The carrier is blocked waiting for the DB query. No other virtual thread can use it.

Fix: Replace synchronized with ReentrantLock (Part 4):

lock.lock();
try {
    result = jdbcStatement.executeQuery();  // virtual thread unmounts while waiting
} finally {
    lock.unlock();
}

2. Native frames in the call stack

If a virtual thread is inside a native method when it tries to block, it cannot unmount. JNI calls pin.

Detect pinning:

java -Djdk.tracePinnedThreads=full MyApp

Output when pinned:

Thread[#27,ForkJoinPool-1-worker-1,5,CarrierThreads]
    com.example.SlowLock.compute(SlowLock.java:42)
    <-- synchronized

Or use JFR:

jcmd <pid> JFR.start name=pinning settings=profile duration=30s filename=pinning.jfr

Look for the jdk.VirtualThreadPinned event.

What to Migrate and What Not to

Good candidates for virtual threads

  • HTTP servers handling many concurrent requests (one virtual thread per request)
  • gRPC/REST clients making many concurrent outbound calls
  • Database connection pools — virtual threads block on JDBC, unmounting cleanly with ReentrantLock-based pools (HikariCP works well)
  • Message queue consumers — blocking poll() on Kafka or similar

Poor candidates

  • CPU-bound tasks — virtual threads don’t make computation faster; carrier threads still do the work. Use ForkJoinPool for parallelism.
  • Code with heavy synchronized + I/O — pinning will negate benefits until you migrate to ReentrantLock
  • Work that uses ThreadLocal for mutable per-task state — migrate to ScopedValue first

Migration Guide: Thread Pool → Virtual Threads

Before:

ExecutorService pool = Executors.newFixedThreadPool(200);
// ...
pool.submit(() -> handleRequest(request));

After:

ExecutorService pool = Executors.newVirtualThreadPerTaskExecutor();
// ...
pool.submit(() -> handleRequest(request));
// No pool sizing needed — one virtual thread per task

That’s often the entire migration. The big work is:

  1. Auditing synchronized blocks that contain I/O — replace with ReentrantLock
  2. Auditing ThreadLocal usage for mutable state — migrate to ScopedValue or explicit parameters
  3. Checking library dependencies for pinning issues (JVM-level, not your code)

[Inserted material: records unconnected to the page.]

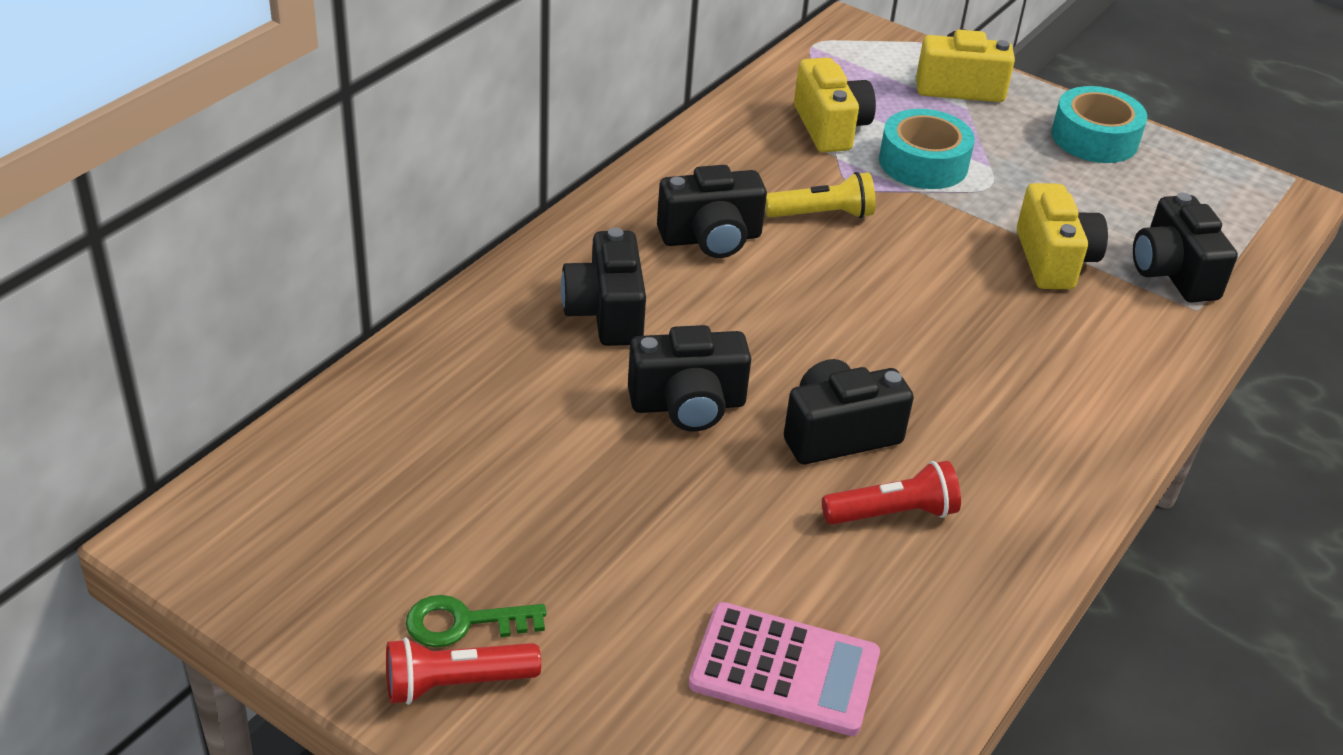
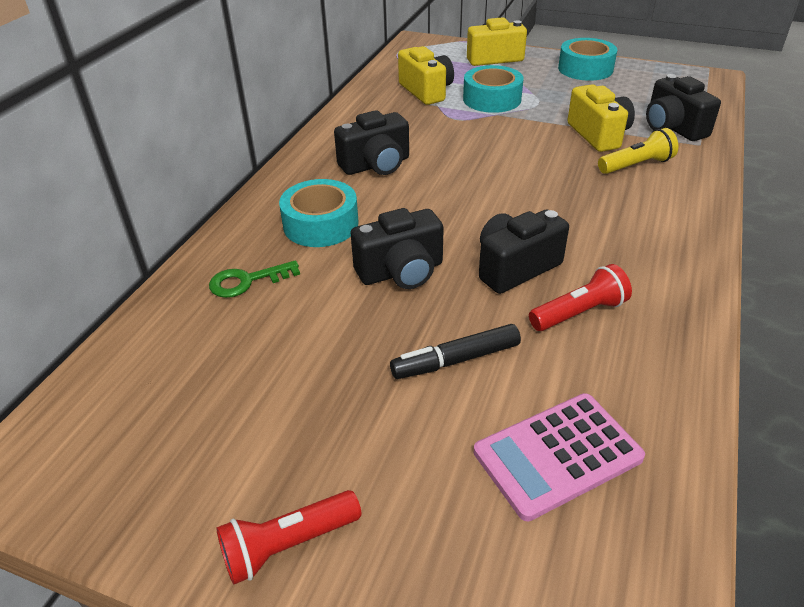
camera: 10 degrees left, 0 degrees up
green key [406,595,546,648] -> green key moved to [209,260,300,298]
black camera [561,228,646,346] -> turquoise tape [279,179,358,247]
pink calculator [689,602,880,736] -> pink calculator turned 150 degrees clockwise [474,393,645,521]
yellow flashlight [765,172,875,218] -> yellow flashlight moved to [598,128,678,174]
none -> black marker [390,324,521,379]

Virtual Thread Memory Model

Virtual threads follow the same JMM rules as platform threads. volatile, synchronized, ReentrantLock — all have the same semantics. The JMM doesn’t change.

What changes:

  • Creating millions of virtual threads doesn’t exhaust native memory
  • Blocking on I/O doesn’t block OS threads
  • No need to tune pool size for I/O-bound concurrency

What doesn’t change:

  • Data races still exist — use the same synchronization primitives
  • Atomicity requirements are the same
  • Lock-free vs lock trade-offs are the same

Observing Virtual Threads

// List all virtual threads in a thread dump
jcmd <pid> Thread.print

# You'll see entries like:
# #31 "" virtual
#    java.lang.Thread.State: WAITING (parking)
#    at java.lang.VirtualThread.park(VirtualThread.java:...)

Or with JFR — jdk.VirtualThreadStart, jdk.VirtualThreadEnd, jdk.VirtualThreadPinned events give full lifecycle visibility.

Summary

ConceptKey Point
Virtual threadJVM-managed; mounts/unmounts on carrier threads
Carrier poolSmall ForkJoinPool (~N_cpus); shared by all virtual threads
Blocking I/OUnmounts virtual thread; carrier is freed
Pinningsynchronized + I/O holds the carrier; replace with ReentrantLock
StructuredTaskScopeScoped lifetime for concurrent subtasks
ScopedValueImmutable, inherited alternative to ThreadLocal
MigrationReplace fixed pools with newVirtualThreadPerTaskExecutor; audit synchronized blocks

Series Complete

You’ve now traced the full spectrum of Java concurrency — from the CPU cache coherence model that motivates volatile, through the JVM’s lock inflation machinery in synchronized, up to virtual threads that make millions of concurrent I/O operations practical.

The key insight: every tool in this series exists because the one below it has a limitation. volatile doesn’t give atomicity → use synchronized. synchronized serializes all access → use ReadWriteLock or StampedLock. Locks have overhead → use atomics. Threads are expensive → use thread pools. Thread pools have sizing constraints → use virtual threads.

Understanding the whole stack means you can pick the right tool — and know when to switch.